December 16, 2003
The leader of a 1986 hijacking of a Pan Am jet in Pakistan that killed at least 20 people pleaded guilty on Tuesday in a deal with prosecutors that spares him the death penalty but calls for life imprisonment.
Zayd Hassan Abd Al-Latif Masud Al Safarini, 41, a Jordanian, admitted his guilt to all 95 counts of murder, air piracy, hostage taking and other charges for his role in the hijacking at Karachi Airport.
Safarini acknowledged he and three other hijackers committed the crimes as members of the Abu Nidal organization, which the United States includes on its list of foreign terrorist groups.
Asked by the judge why he entered the plea, Safarini, speaking through an interpreter and wearing an orange prison jump suit, replied, "Because I consider myself to be guilty."
He admitted he led the hijackers who took over Pan Am Flight 73 on September 5, 1986 while it was loading for a flight to Frankfurt en route to New York. The flight originated in Bombay.
There were 379 people on board the aircraft at the time of the hijacking, including 78 US citizens, prosecutors said. At least 20 people were killed, including two Americans and citizens of Pakistan, India and Mexico.
Safarini admitted under oath to a detailed factual account of the hijacking read in court by Assistant US Attorney Gregg Maisel.
The hijackers, dressed as security guards and armed with assault rifles, hand grenades and plastic explosives, stormed the plane and demanded a flight crew to take them to Cyprus to secure the release of Palestinian prisoners, Maisel said.
Threatening to kill the passengers and crew one by one until the demands were met, Safarini shot a 29-year-old California man in the head and threw his body from the aircraft to the tarmac, Maisel said.
Sixteen hours later, the hijackers herded the passengers into the center of the plane and opened fire and detonated grenades, Maisel said.
US District Judge Emmet Sullivan ruled in April the death penalty could not be applied in this case, a decision prosecutors had asked him to reconsider.

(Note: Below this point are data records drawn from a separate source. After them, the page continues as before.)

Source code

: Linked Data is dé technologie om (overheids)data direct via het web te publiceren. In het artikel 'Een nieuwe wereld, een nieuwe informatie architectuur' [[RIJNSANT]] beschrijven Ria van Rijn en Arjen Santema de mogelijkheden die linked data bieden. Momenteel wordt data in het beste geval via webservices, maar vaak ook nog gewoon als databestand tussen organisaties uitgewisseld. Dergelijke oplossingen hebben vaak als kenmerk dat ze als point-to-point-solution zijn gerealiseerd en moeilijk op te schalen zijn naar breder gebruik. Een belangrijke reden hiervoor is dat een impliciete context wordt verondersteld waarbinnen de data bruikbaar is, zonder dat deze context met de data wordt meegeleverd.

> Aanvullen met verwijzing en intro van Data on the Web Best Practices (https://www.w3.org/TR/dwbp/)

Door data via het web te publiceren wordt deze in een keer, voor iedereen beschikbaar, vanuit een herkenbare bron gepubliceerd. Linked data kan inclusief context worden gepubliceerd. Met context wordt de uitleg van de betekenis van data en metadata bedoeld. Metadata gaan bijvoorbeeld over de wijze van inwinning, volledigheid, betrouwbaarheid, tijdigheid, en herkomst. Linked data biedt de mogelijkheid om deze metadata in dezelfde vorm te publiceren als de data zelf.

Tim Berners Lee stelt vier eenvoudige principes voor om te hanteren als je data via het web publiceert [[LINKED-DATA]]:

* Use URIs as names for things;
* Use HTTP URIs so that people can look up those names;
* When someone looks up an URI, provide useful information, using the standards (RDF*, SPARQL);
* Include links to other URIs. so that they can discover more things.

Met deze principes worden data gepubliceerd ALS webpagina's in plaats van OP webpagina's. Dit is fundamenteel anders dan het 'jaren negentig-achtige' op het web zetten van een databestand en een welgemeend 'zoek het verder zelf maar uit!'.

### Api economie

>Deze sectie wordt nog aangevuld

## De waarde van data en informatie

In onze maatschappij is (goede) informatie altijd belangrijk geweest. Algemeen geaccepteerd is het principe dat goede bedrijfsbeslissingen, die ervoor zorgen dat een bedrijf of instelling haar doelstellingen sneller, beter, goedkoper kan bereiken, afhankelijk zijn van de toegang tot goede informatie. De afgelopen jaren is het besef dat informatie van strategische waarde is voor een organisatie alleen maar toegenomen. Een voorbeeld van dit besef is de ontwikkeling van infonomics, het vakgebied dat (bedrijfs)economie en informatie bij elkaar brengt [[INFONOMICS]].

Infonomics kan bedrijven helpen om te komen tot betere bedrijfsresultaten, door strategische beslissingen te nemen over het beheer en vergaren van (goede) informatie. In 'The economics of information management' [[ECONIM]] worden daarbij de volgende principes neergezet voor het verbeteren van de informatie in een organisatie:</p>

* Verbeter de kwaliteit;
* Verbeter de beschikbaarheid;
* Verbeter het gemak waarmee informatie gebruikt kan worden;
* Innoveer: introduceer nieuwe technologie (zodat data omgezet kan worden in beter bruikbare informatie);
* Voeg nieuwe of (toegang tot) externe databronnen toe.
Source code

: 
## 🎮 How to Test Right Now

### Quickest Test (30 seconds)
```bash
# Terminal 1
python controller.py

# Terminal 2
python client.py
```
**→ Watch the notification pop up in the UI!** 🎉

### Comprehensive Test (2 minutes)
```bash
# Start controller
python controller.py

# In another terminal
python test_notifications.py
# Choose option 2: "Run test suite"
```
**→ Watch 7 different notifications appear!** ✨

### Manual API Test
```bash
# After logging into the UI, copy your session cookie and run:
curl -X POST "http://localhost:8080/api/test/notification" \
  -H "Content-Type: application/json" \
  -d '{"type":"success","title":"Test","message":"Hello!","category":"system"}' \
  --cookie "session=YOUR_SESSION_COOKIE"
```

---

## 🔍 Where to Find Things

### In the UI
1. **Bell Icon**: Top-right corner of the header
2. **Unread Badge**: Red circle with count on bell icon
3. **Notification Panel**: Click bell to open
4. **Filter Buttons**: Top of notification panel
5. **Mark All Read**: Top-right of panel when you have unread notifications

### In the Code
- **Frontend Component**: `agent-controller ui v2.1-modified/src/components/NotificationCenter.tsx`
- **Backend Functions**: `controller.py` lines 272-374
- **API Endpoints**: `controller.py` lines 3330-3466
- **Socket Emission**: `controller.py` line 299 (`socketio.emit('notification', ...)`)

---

Prosecutors and defense lawyers then negotiated the plea agreement under which the government will no longer seek the death penalty. It instead provides for a sentence of life in prison.
"The bottom line is you will be forever incarcerated," Sullivan told Safarini. The judge set sentencing for May 10 and will decide then whether to accept the terms of the plea deal, including the agreed-upon sentence.
All four hijackers, and a fifth person who planned the attack, were convicted in Pakistan. Safarini served 15 years in prison before he was released by Pakistani authorities.
He then was apprehended by US law enforcement officers and brought to the United States in late September, 2001, to face charges in the US because Americans were among the victims of the hijack.